[EXERCISE DATA]:
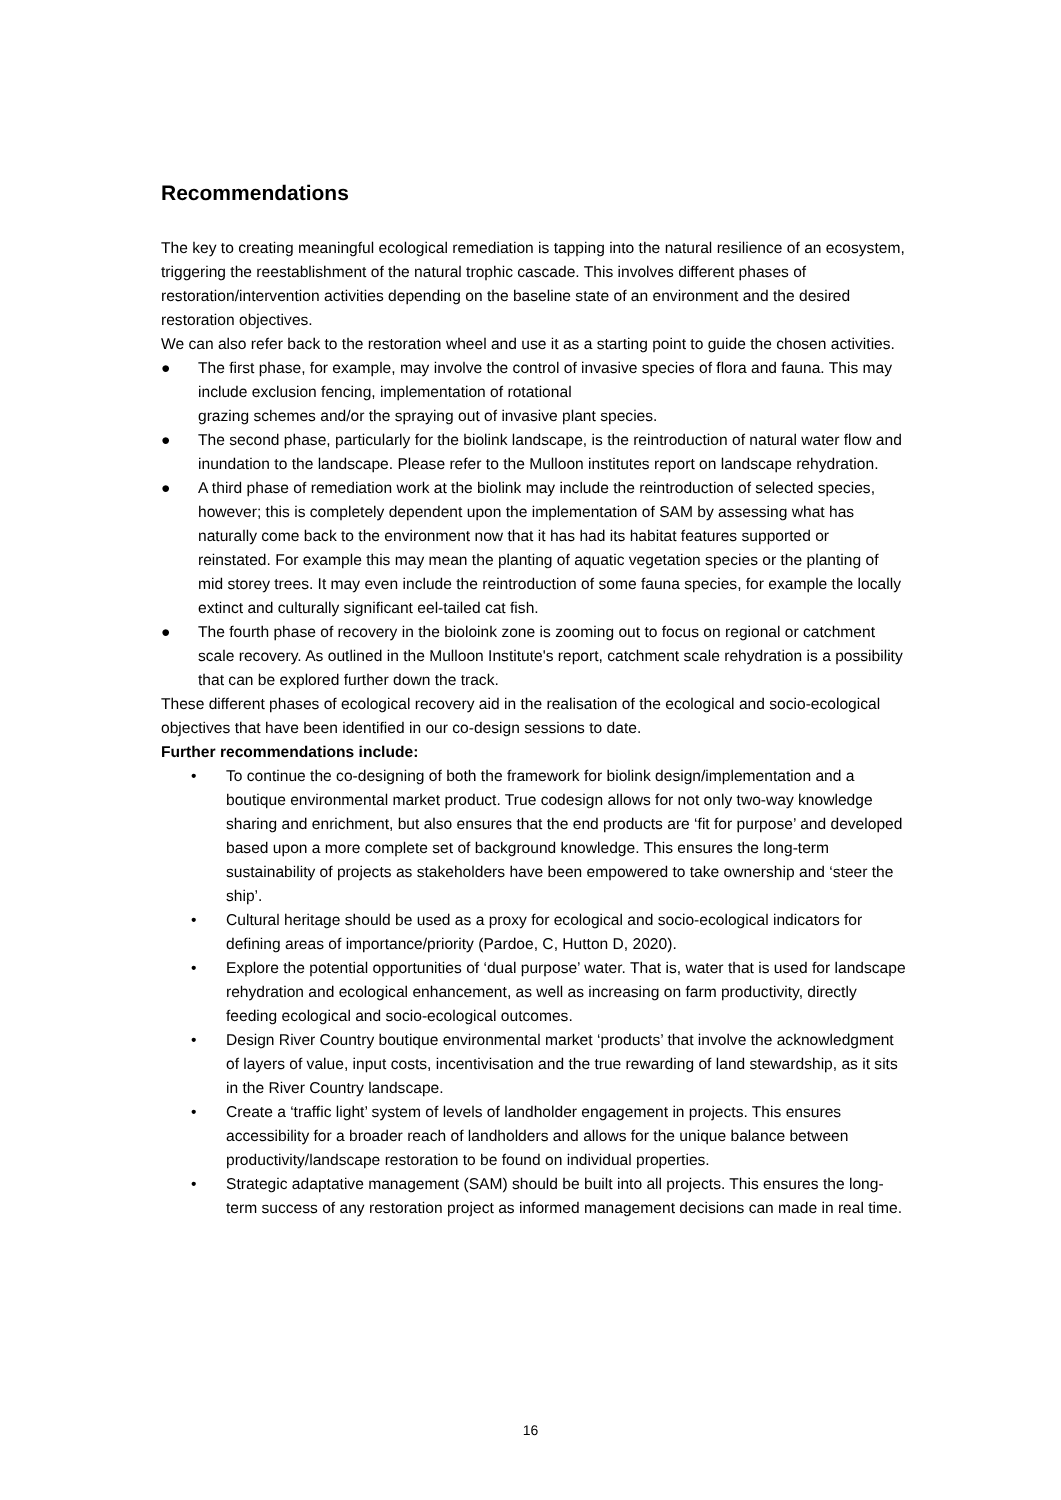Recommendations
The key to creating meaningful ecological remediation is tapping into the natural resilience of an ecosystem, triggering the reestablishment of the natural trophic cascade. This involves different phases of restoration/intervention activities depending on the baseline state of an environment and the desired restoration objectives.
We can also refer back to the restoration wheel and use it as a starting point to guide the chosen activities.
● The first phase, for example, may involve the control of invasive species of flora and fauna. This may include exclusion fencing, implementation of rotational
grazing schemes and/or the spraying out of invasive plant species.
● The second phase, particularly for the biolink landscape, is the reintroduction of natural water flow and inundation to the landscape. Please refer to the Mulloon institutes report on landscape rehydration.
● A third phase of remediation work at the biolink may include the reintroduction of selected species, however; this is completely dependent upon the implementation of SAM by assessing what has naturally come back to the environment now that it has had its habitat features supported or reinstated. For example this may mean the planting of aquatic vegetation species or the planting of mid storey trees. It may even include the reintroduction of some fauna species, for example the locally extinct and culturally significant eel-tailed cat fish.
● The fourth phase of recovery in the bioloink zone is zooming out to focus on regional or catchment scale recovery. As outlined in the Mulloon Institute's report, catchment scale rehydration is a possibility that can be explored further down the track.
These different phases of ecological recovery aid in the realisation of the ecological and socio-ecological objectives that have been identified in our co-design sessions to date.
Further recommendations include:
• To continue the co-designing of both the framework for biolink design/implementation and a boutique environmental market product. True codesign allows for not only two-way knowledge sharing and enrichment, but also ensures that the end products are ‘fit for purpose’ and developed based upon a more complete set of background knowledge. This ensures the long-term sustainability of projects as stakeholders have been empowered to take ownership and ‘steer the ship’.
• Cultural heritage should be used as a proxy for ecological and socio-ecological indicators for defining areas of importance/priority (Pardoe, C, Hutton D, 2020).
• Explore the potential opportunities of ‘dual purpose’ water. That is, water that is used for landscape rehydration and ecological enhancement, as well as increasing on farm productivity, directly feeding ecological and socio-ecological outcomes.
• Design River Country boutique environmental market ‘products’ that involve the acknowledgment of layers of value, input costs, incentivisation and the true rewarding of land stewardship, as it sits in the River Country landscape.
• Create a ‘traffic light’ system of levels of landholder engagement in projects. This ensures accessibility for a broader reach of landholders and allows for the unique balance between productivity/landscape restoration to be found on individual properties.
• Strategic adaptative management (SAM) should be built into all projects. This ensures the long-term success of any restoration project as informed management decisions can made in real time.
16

[YOUR TASK]: Only a number is expected here: how many lines of the records above contain "invasive".

[RESPONSE TO THE TASK]: 2